— Document text —
--- begin ---

"I do not believe one can settle how much we ought to give. I am afraid the only safe rule is to give more than we can spare...If our charities do not at all pinch or hamper us, I should say they are too small. There ought to be things we should like to do and cannot do because our charities expenditure excludes them."
Whoa. That made me pause. How often can I honestly say that I've given so much that it hurt me, that it inconvenienced me, that I had to go without because I gave so much of what I had away?
It's happened, sure, on rare, pitiably rare occasion. But I could not claim that being inconvenienced by my own generosity has been an overriding characteristic of my life.
Anyone can give out of their pocket money. It's easy to take the pennies returned to you as change from your McDonald's meal and drop them into the charity box right in front of the register simply because we don't want coins jangling around in the bottoms of our purses. Donating clothes we didn't want anyways to Goodwill could hardly be called giving at a cost to ourselves. But how often do we give more than what we consider to be the socially acceptable minimum? How often do we give until it literally hurts us?
I'm not a naturally generous person. Generosity is not my gut reaction, it's something I attempt to train myself in. I've had to learn, sometimes very slowly, to respond generously in appropriate situations. I've known people who are extremely, excessively generous, either by nature or because they've learned to be that way over a lifetime and they are a joy to be near. I hope to be like them when I grow up.
What does giving more than we can spare look like? To me, I think it looks like meeting others needs all the while trusting God to meet our own rather than constantly checking to make sure that we have plenty for ourselves. It probably means doing the opposite of "looking out for #1". It looks like serving others graciously and without bitterness even when it's really, really inconvenient at the time and I'd much rather be doing something more fun. I've seen this generosity before. Maybe in real life this sort of generosity looks like:
- Inviting someone, or even an entire family, to live in your home rent-free because they need a place to live for a season.
- When you're due for an automobile upgrade, choosing to give your old car to someone who just needs a way to get to work and back instead of selling it and using that money to help pay for your new car.
- Buying a refrigerator for a family whose fridge broke and has been found to be unfixable.
- Making room at the dinner table for unexpected hungry guests, slyly not filling your own plate much so that the food stretches.
- Meeting an elderly man who doesn't speak the primary language of the country he's in, who tells you he's hungry, and stopping in your plans to buy him a lunch at the Chik-Fil-A across the street, and sitting down to chat with him over the meal.
- Buying good shoes for someone with foot problems whose shoe budget is limited to flip-flops.
- Putting a check for more than the socially acceptable gift amount into a card for a high school graduate who needs to buy a laptop for college, or into a card for a young newlywed couple just starting out in life with almost no possessions to their name.
- Babysitting for free for parents who otherwise couldn't afford to go anywhere without their children.
- Giving away rather than selling brand-name clothing, not just the Walmart stuff.
- Being a professional cosmetologist/mechanic/accountant/housecleaner/carpenter/electrician/lawyer and offering your services for free to people who need them but can't pay for them--or even to those who could pay for them, but would find their budget severely strained.
- It's being told by a homeless guy that his shoes are in really bad shape, asking for his shoe size, telling him to wait right there, and running home and coming back asap with tennis shoes that'll fit him.
But I'm learning that the kind of generosity we are called to live is inherently excessive.

--- end ---

— Provided data —
--- begin ---

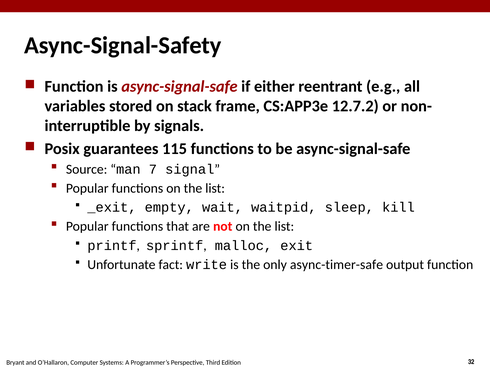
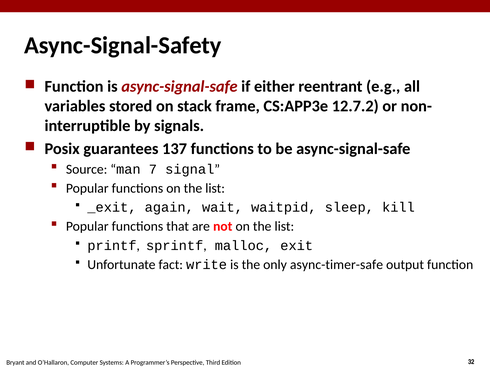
115: 115 -> 137
empty: empty -> again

--- end ---

— Actions to take —
(1) Answer these questions from the essay on generosity:
(a) Under the opening quotation, what is the only safe rule for giving?
(b) Instead of a gut reaction, what does the writer call generosity?
(c) In the example about the elderly man who says he is hungry, where is he taken for lunch?
(2) Reproduce word for word the stretch of the essay on generosity from "- Buying good" through "to their name.".

— Responses by task —
(1)
(a) To give more than we can spare.
(b) Something the writer attempts to train in.
(c) The Chik-Fil-A across the street.

(2)
- Buying good shoes for someone with foot problems whose shoe budget is limited to flip-flops.
- Putting a check for more than the socially acceptable gift amount into a card for a high school graduate who needs to buy a laptop for college, or into a card for a young newlywed couple just starting out in life with almost no possessions to their name.